→ HOW TO COMPLETE THIS TASK
Transcribe the entries exactly as given and skip whatever images they hold.

☆ ☆ ☆ ☆ ☆ ☆ ☆

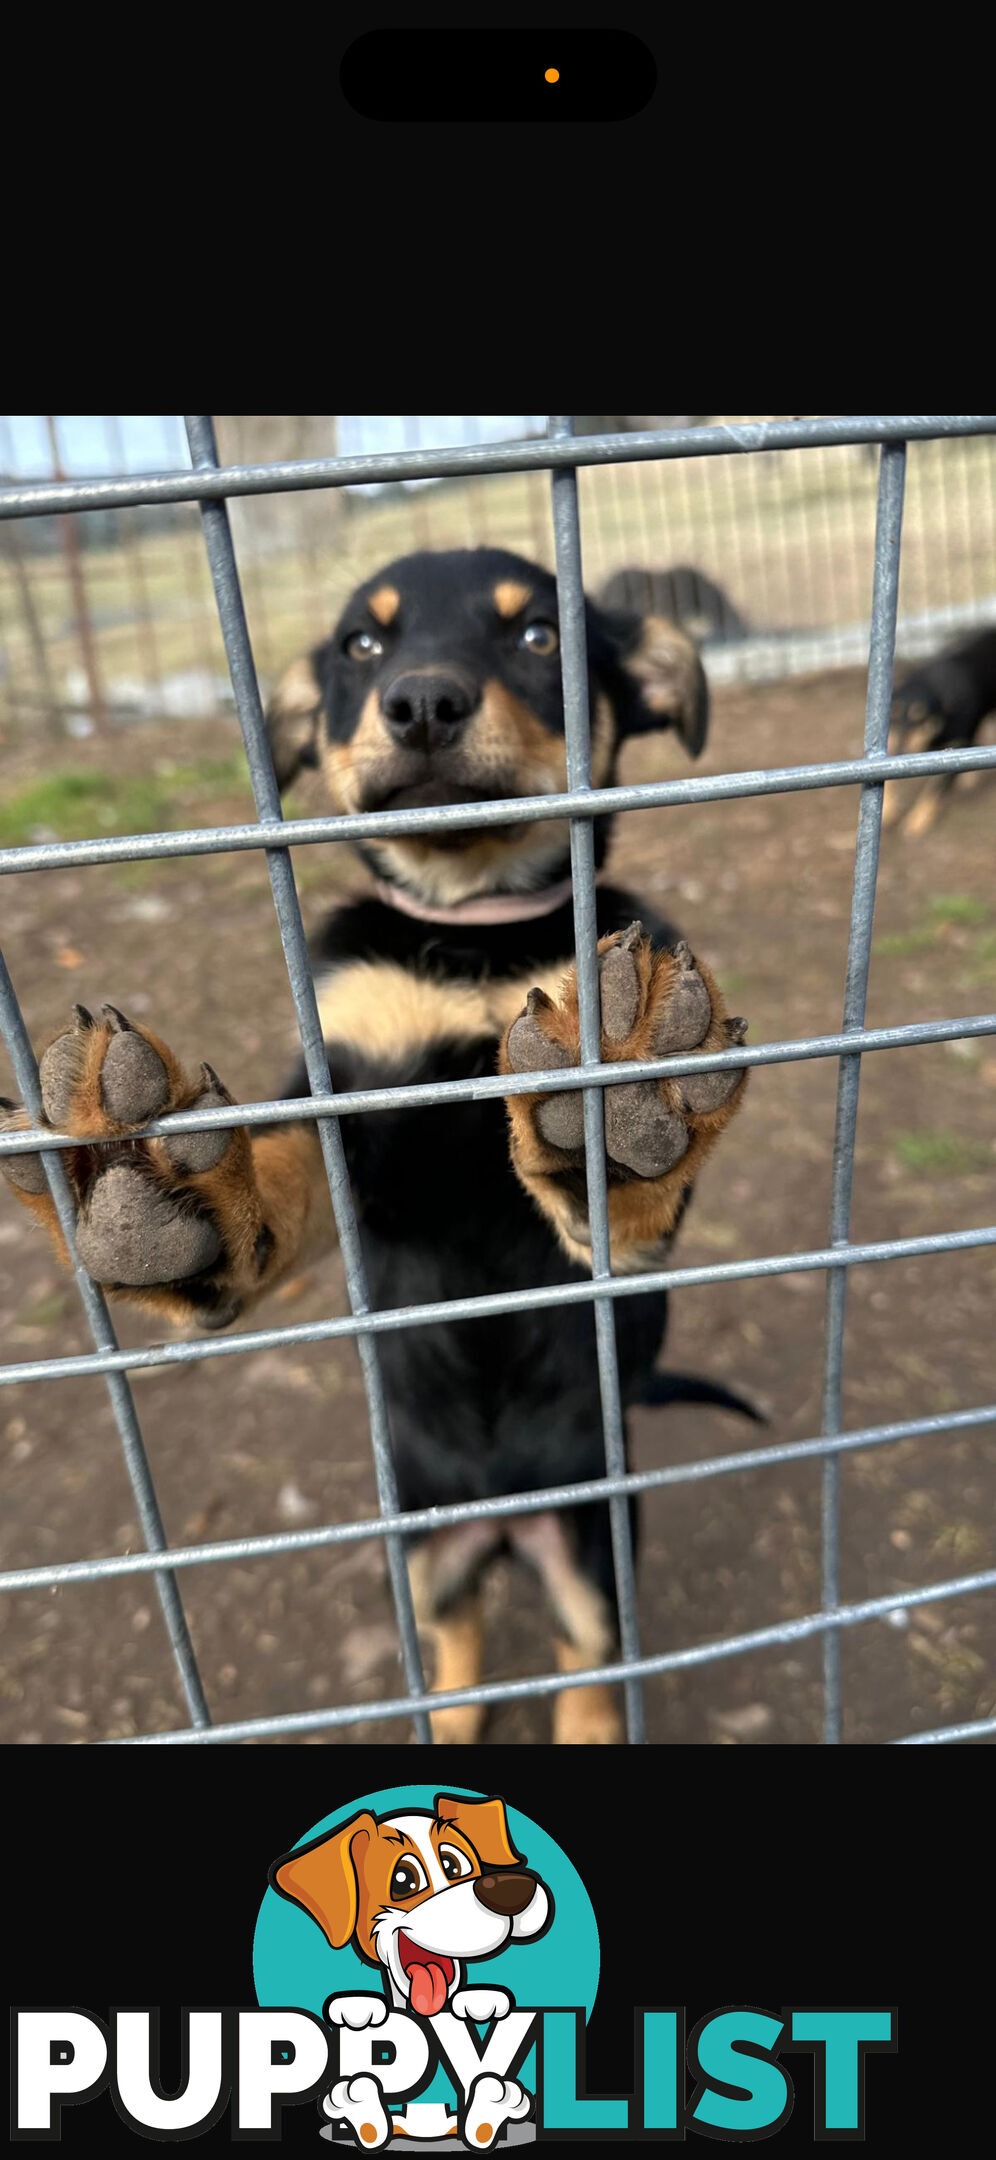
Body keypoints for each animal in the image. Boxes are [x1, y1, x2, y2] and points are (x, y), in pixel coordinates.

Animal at [0, 548, 747, 1745]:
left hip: (596, 1548)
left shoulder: (617, 1255)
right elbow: (282, 1173)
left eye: (538, 635)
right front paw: (156, 1192)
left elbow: (617, 1208)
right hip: (421, 1555)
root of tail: (501, 1521)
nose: (424, 703)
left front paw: (622, 1104)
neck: (470, 933)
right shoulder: (347, 1112)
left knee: (589, 1664)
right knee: (459, 1644)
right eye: (362, 644)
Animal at [881, 626, 993, 833]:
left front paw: (918, 820)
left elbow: (934, 790)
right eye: (893, 716)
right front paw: (888, 810)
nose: (899, 748)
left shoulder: (955, 750)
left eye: (921, 718)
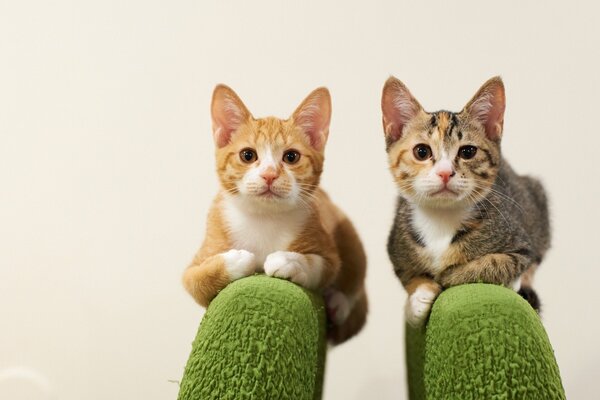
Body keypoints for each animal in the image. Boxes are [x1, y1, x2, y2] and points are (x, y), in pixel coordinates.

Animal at [183, 83, 368, 344]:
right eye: (247, 155)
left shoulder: (325, 243)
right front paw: (236, 261)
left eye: (291, 156)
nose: (269, 174)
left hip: (345, 228)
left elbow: (323, 265)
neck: (264, 218)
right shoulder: (202, 255)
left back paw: (337, 302)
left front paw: (290, 261)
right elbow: (196, 280)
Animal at [382, 76, 552, 326]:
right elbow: (411, 276)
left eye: (468, 152)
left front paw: (448, 276)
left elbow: (493, 264)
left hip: (537, 199)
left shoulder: (521, 244)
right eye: (421, 151)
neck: (441, 219)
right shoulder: (396, 248)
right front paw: (417, 301)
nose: (445, 173)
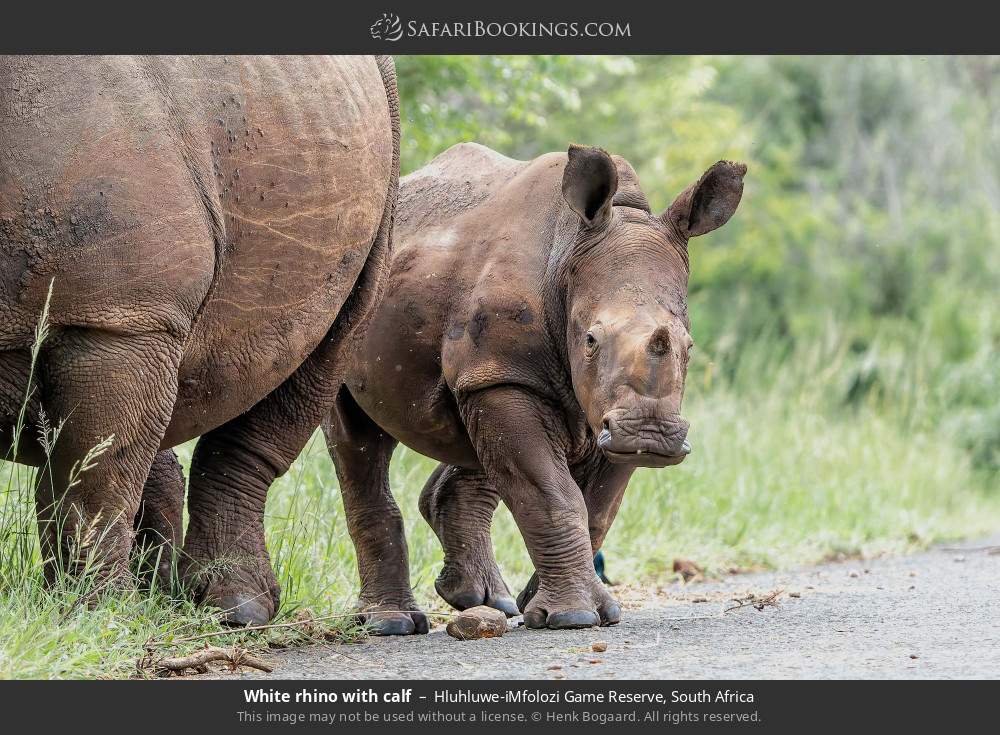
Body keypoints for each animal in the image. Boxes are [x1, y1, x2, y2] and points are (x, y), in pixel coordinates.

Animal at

☆ ☆ ☆ ☆ ☆ ☆ ☆

→ TASK OUTPUT
Body keypoints for each animal in the image. Boxes are [x1, y1, x2, y2] and points are (x, y), in pixel coordinates.

Animal at [0, 548, 747, 1745]:
left hip: (596, 1548)
left shoulder: (617, 1255)
right elbow: (282, 1173)
left eye: (538, 635)
right front paw: (156, 1192)
left elbow: (617, 1208)
right hip: (421, 1555)
root of tail: (501, 1521)
nose: (424, 703)
left front paw: (622, 1104)
neck: (470, 933)
right shoulder: (347, 1112)
left knee: (589, 1664)
right knee: (459, 1644)
right eye: (362, 644)
Animal at [881, 626, 993, 833]:
left front paw: (918, 820)
left elbow: (934, 790)
right eye: (893, 716)
right front paw: (888, 810)
nose: (899, 748)
left shoulder: (955, 750)
left eye: (921, 718)
Body keypoints for each animal in the image. Boxes are [x1, y1, x2, y2] and points are (x, y), in pixel coordinates.

Animal at [183, 83, 368, 344]:
right eye: (247, 155)
left shoulder: (325, 243)
right front paw: (236, 261)
left eye: (291, 156)
nose: (269, 174)
left hip: (345, 228)
left elbow: (323, 265)
neck: (264, 218)
right shoulder: (202, 255)
left back paw: (337, 302)
left front paw: (290, 261)
right elbow: (196, 280)
Animal at [382, 76, 552, 326]:
right elbow: (411, 276)
left eye: (468, 152)
left front paw: (448, 276)
left elbow: (493, 264)
left hip: (537, 199)
left shoulder: (521, 244)
right eye: (421, 151)
neck: (441, 219)
right shoulder: (396, 248)
right front paw: (417, 301)
nose: (445, 173)
Body keypoints for each animal in the image. Boxes are [x1, y1, x2, y2] and points are (x, y), in pixel coordinates.

Animal at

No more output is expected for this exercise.